Through unguarded
cracks
Silent layers
of dust
settle
on bright dreams
— Mildred Morganstern
I started studying with Leonard Rose in January of 1957. One week after my first lesson, I attended a recital that he gave at Washington Irving High School. Although this concert was part of an important concert series, the ticket prices were so low that even young students, like me, would have no problem paying.
I was totally excited to hear my new teacher play a program of great cello classics. He played the third Bach Suite, which I already knew, and he played it in a grand manner that was new to me. He played the Beethoven D Major Sonata, which was new to me, and at the end of the program, he played the Tchaikovsky Rococo Variations. I had never heard the Rococo Variations and did not know that such a piece could even exist. He played the theme with unbelievable elegance and beauty, and each variation brought me into a world of magic, where, if I were religious, I would say that I saw the face of God. That experience has remained with me absolutely unchanged, and it has guided me through my life. It was not only that Mr. Rose’s playing was so great; it was the effect of Rose and Tchaikovsky coming together in an almost blinding beauty. From that moment on, it was my dream to be able to create music on that level of spirituality and panache. It epitomized my favorite quotation by Alfred Brendel: “Playing of genius is when the music is at the same time correct and bold. The correctness says this is the way it must be, but the boldness surprises and overwhelms us with the way that it can be. What we thought was impossible becomes true.”
Many times in my life, dust settled on many bright dreams, but the dust cloth of Leonard Rose’s Rococo Variations wiped it away, and compelled me to move positively forward, relentlessly trying to reach that unattainable goal.
I was very fortunate to be entrusted with the great cello solos in the operatic and ballet repertoire, and to be able to play them at the Metropolitan Opera House in New York and the Civic Opera House in Chicago. I often asked myself, “If Leonard Rose were sitting in this chair playing this solo, how would he do it?” I was willing to do whatever it took to make a serious attempt.
Leonard Rose imparted a considerable amount of wisdom to me during my studies with him. He told me that nobody can absolutely guarantee that any performance will go the way you want it to, but there are many things that you can do to put the odds in your favor. He told me to figure out what I want to do and how I’m going to do it, and always spend half my practice time every day working on technical issues like long tones, scales, double stops, and etudes, that will underpin the execution of any solo. He also advised me to always maintain the most challenging pieces in the repertoire that present difficulties involving beauty of sound, logical phrasing, and total fluency. His list included the Schumann Concerto, the Schubert “Arpeggione” Sonata, the Tchaikovsky Rococo Variations, and Italian sonatas by Boccherini, Locatelli, and Valentini.

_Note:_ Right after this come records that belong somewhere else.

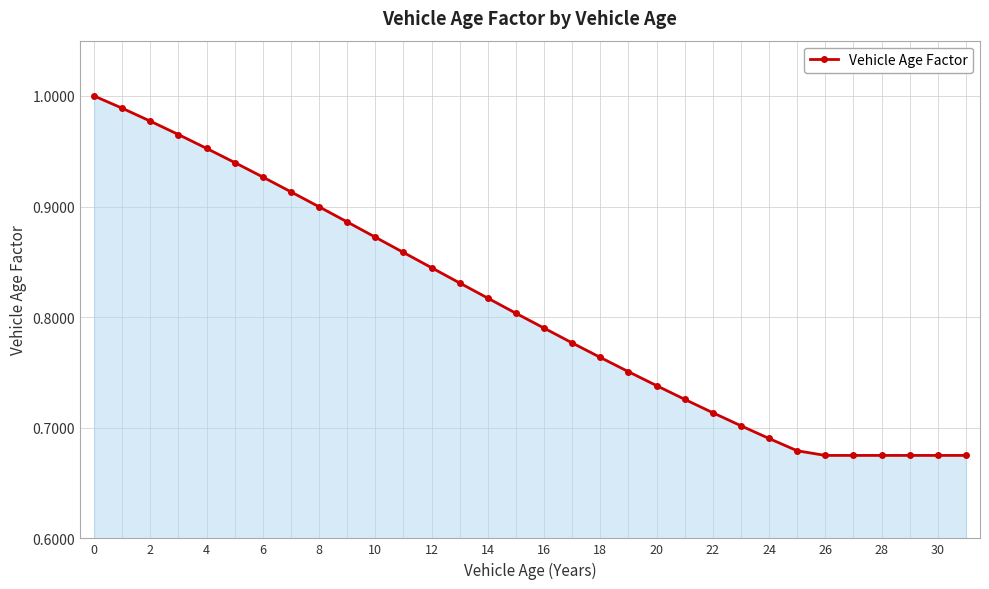

What is the sum of all values?

25.9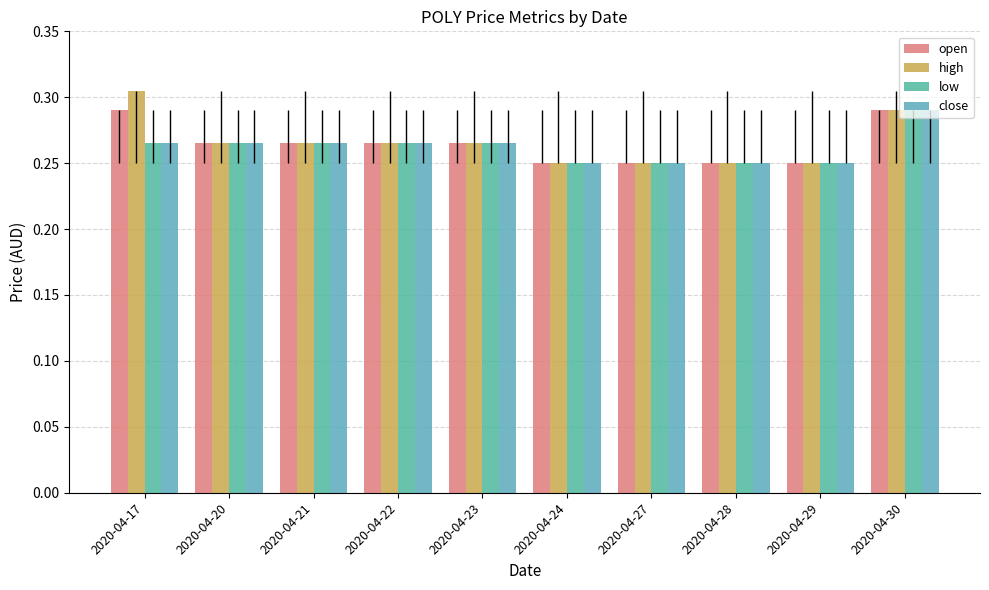

What is the sum of all low values?

2.6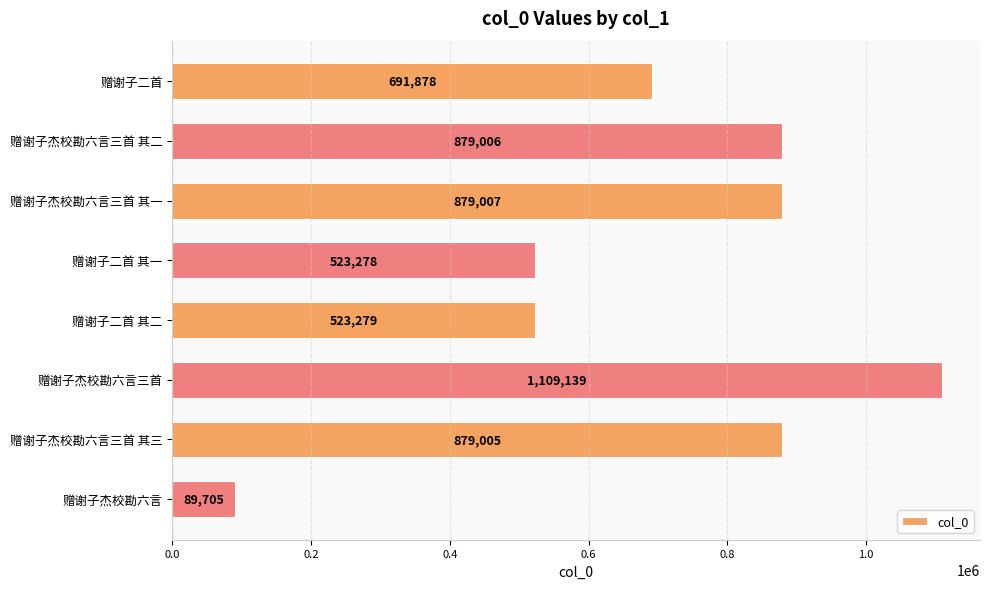

True or false: the data shows 879006 at 赠谢子杰校勘六言三首 其二.

True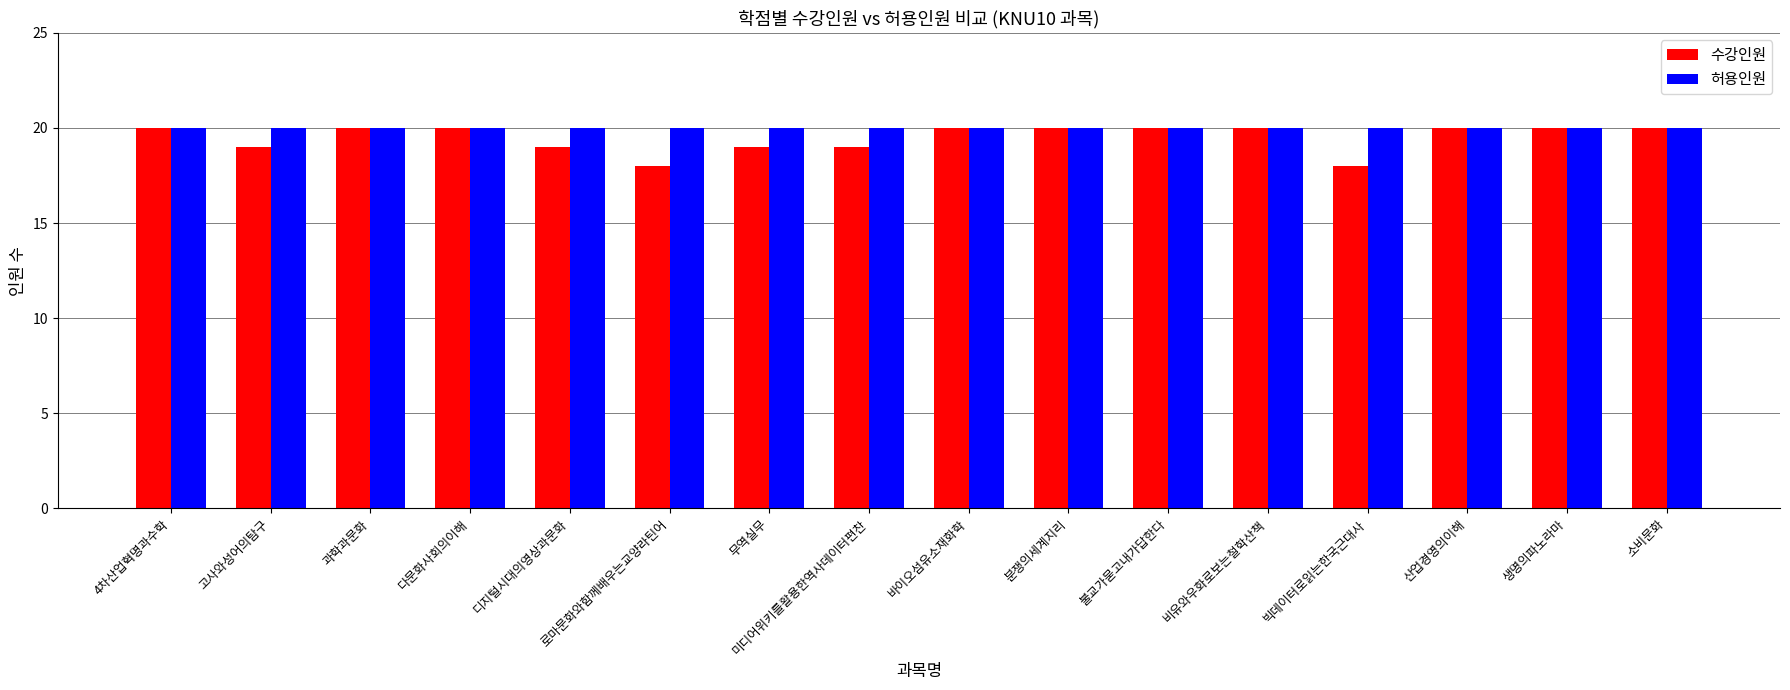

What is the maximum value shown in the chart?

20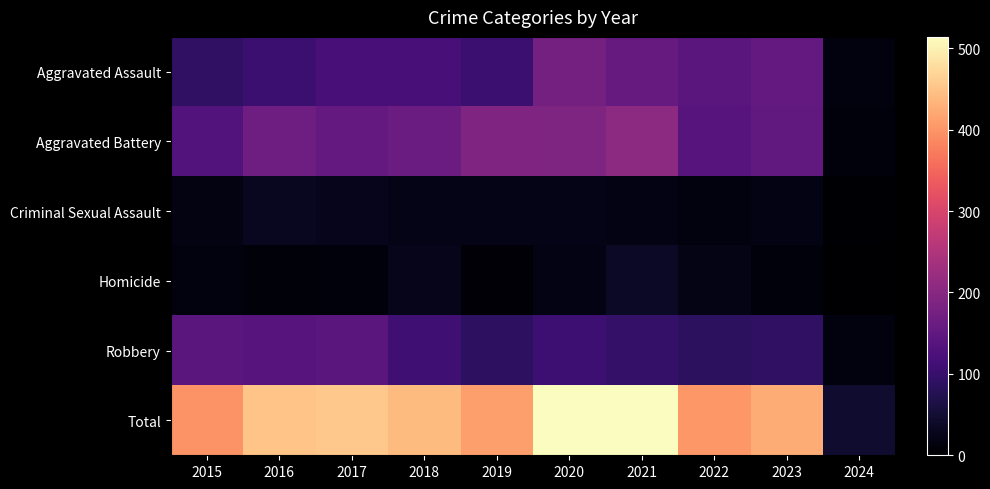

Which series has the largest total across all categories?

Total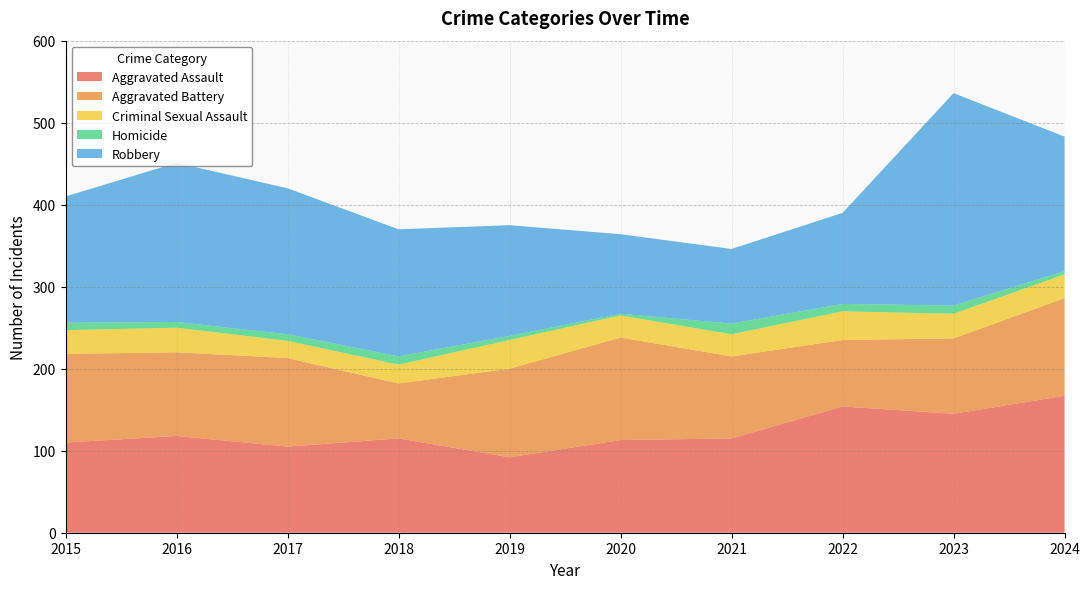

Reading right to left, transcribe all the data shown in this chart.

Aggravated Assault: 2024=167	2023=145	2022=154	2021=115	2020=113	2019=92	2018=115	2017=105	2016=118	2015=110
Aggravated Battery: 2024=119	2023=92	2022=81	2021=100	2020=125	2019=108	2018=67	2017=108	2016=102	2015=108
Criminal Sexual Assault: 2024=29	2023=30	2022=35	2021=27	2020=27	2019=35	2018=23	2017=21	2016=30	2015=29
Homicide: 2024=4	2023=10	2022=9	2021=13	2020=2	2019=5	2018=10	2017=8	2016=7	2015=9
Robbery: 2024=164	2023=259	2022=111	2021=91	2020=97	2019=135	2018=155	2017=178	2016=194	2015=154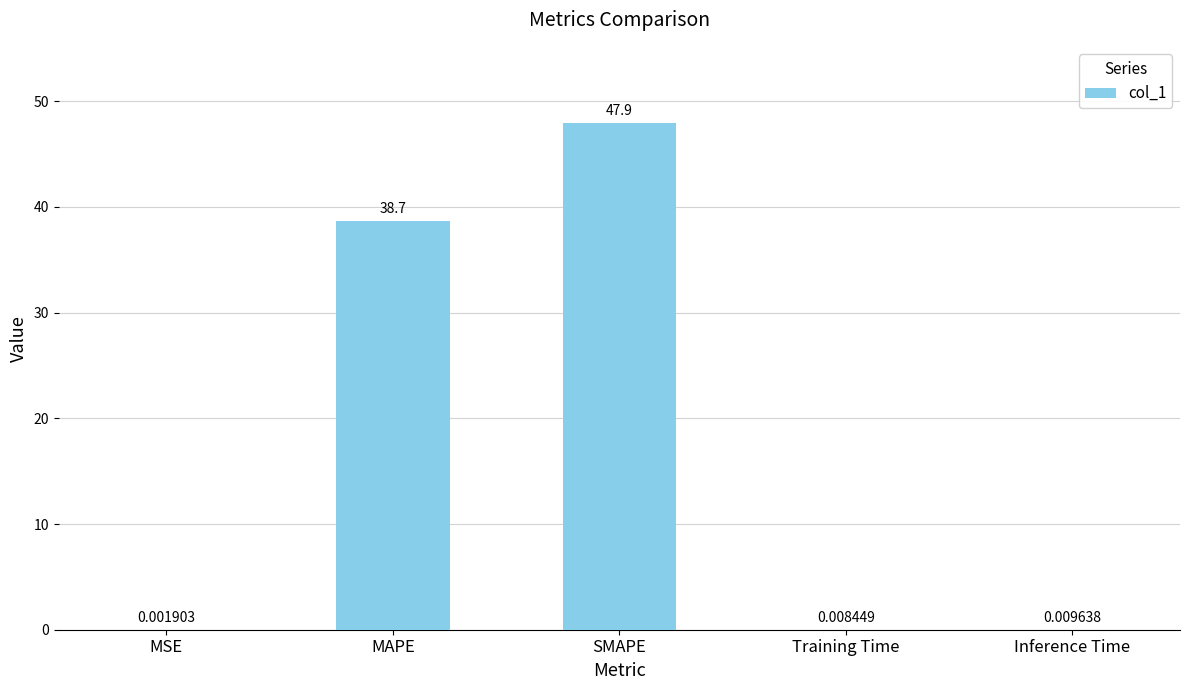

How many data points does each series have?

5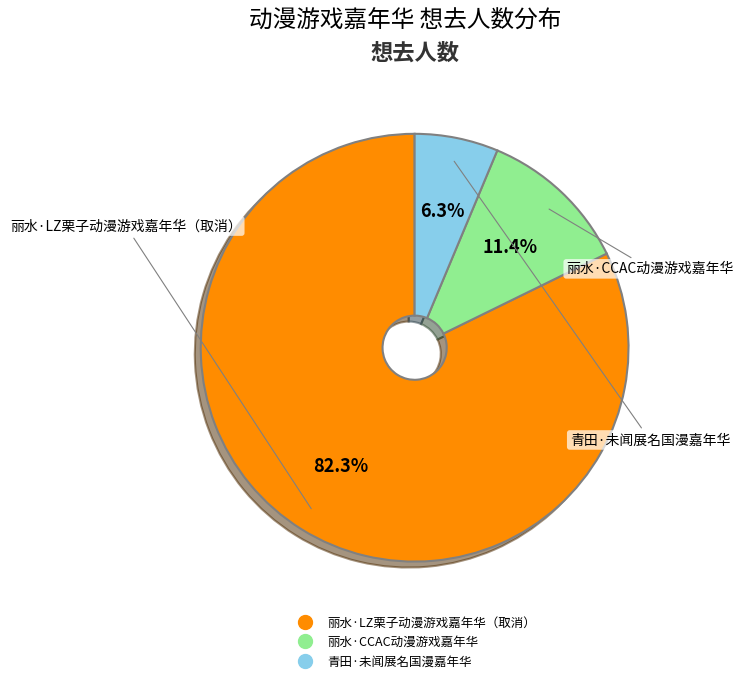

How many slices are in this pie chart?

3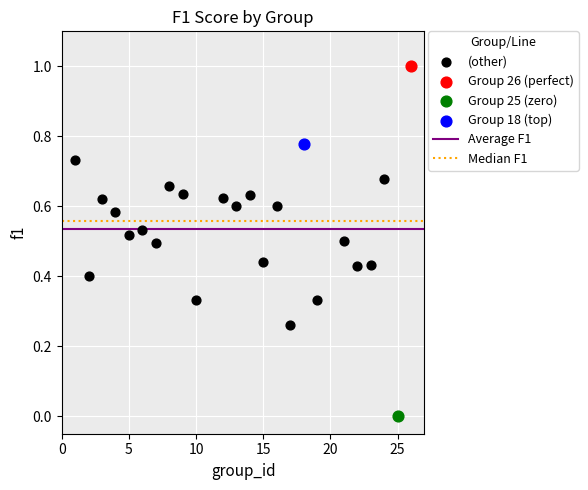

Which series reaches the maximum Y coordinate?

Group 26 (perfect)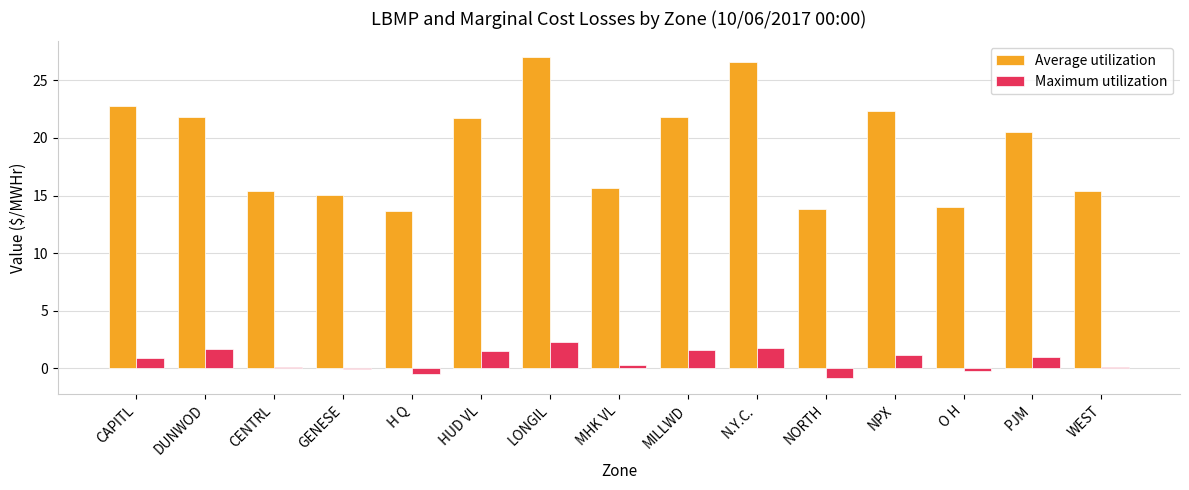

Which series has the largest total across all categories?

Average utilization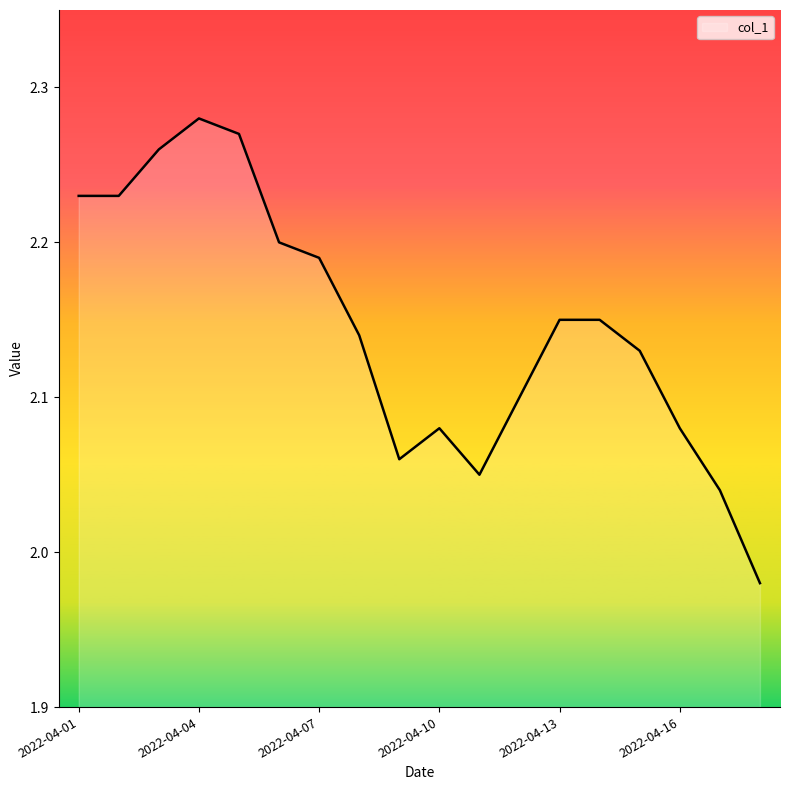

How many lines are shown in the chart?

1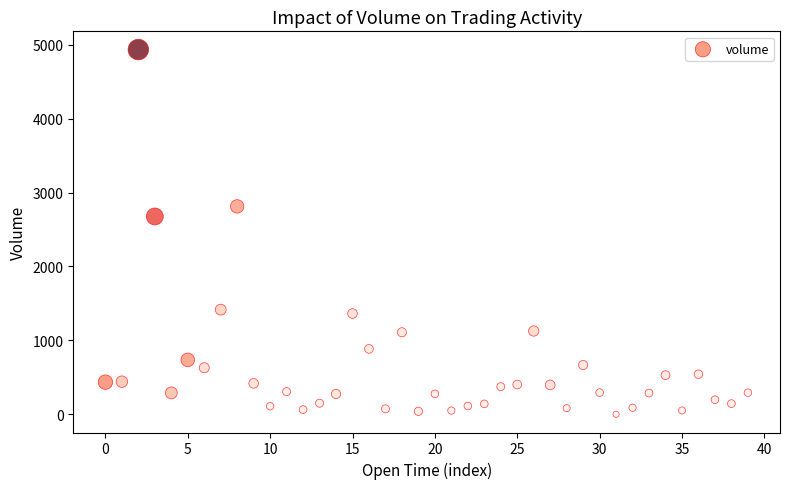

What is the range of Y values (max minus min)?

4934.1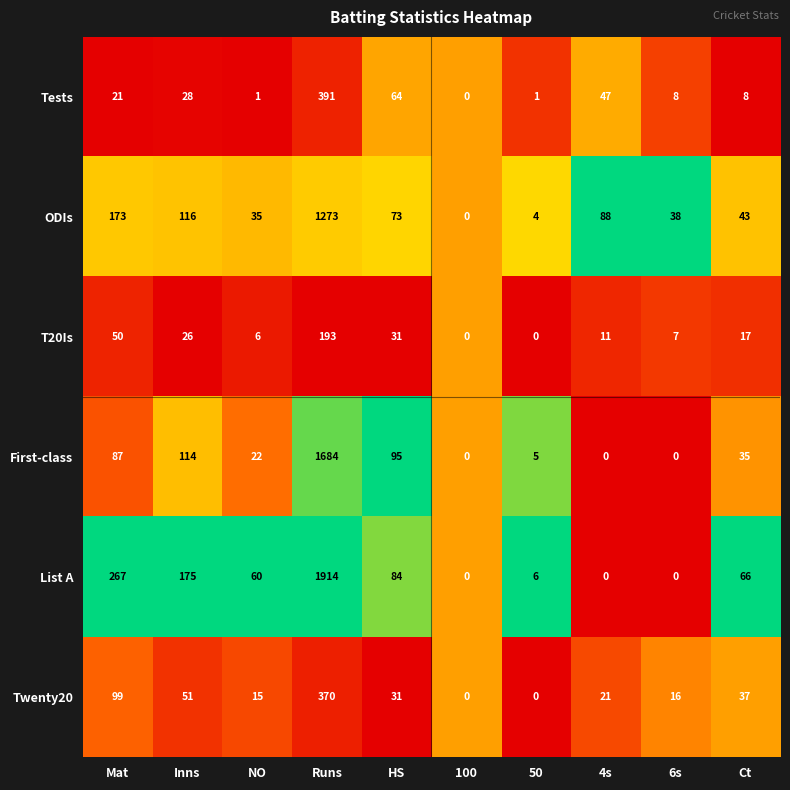

What is the difference between the maximum and minimum values in the Twenty20 series?

370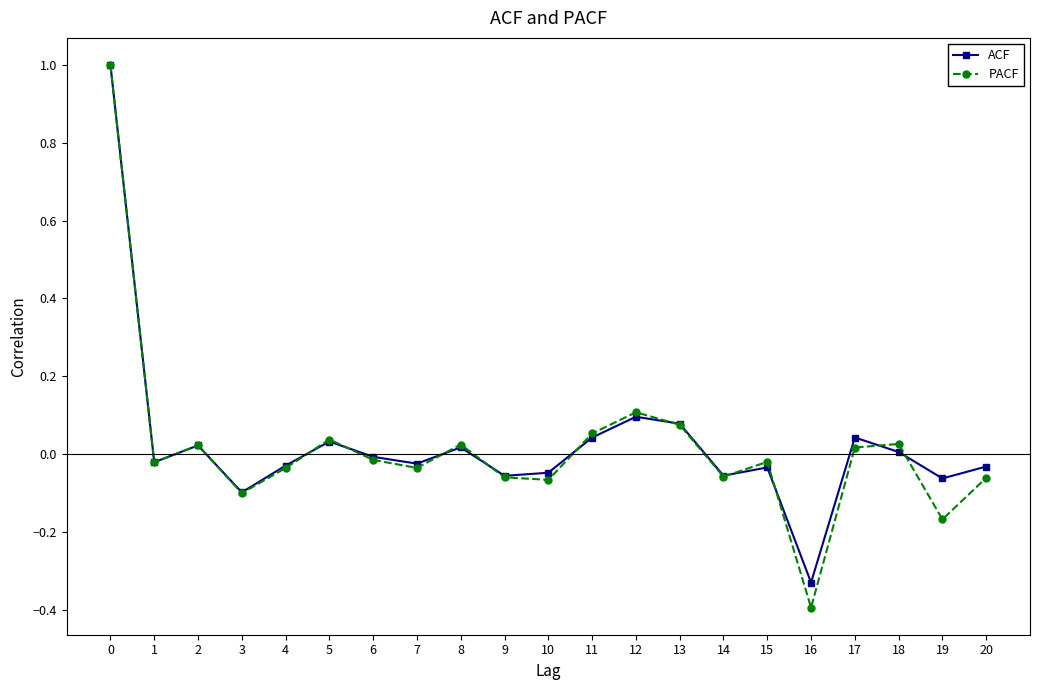

True or false: ACF has more than 0 interior local peaks.

True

I have no idea how I would have played if I had not adhered to these pieces of advice. I suppose I would have been able to maintain a high level of execution because I played many, many solos in the course of a year, but I was unwilling to give up Leonard Rose’s advice or my picture of his playing. In order to do this I regimented my life so I could be at my best at 8 p.m. no matter what. And it didn’t matter to me whether I was playing the solo from Swan Lake or a full recital. I just did the routine. Period.
Mr. Rose came to Chicago in 1972 to perform with the Chicago Symphony. I was not able to attend because I had a performance of Pelléas et Mélisande on the night of their performance. Fortunately I was friends with the personnel manager, and he let me into Orchestra Hall to hear the rehearsal of the Dvorak Concerto. I was the only person in the audience, and Mr. Rose was totally relaxed and eager to show me what he could do. Well, he peeled the paint off the walls, and I never heard playing like that again.
I no longer perform, but I still find joy every day in my memories of Leonard Rose’s playing and the wonderful effect it had on my own.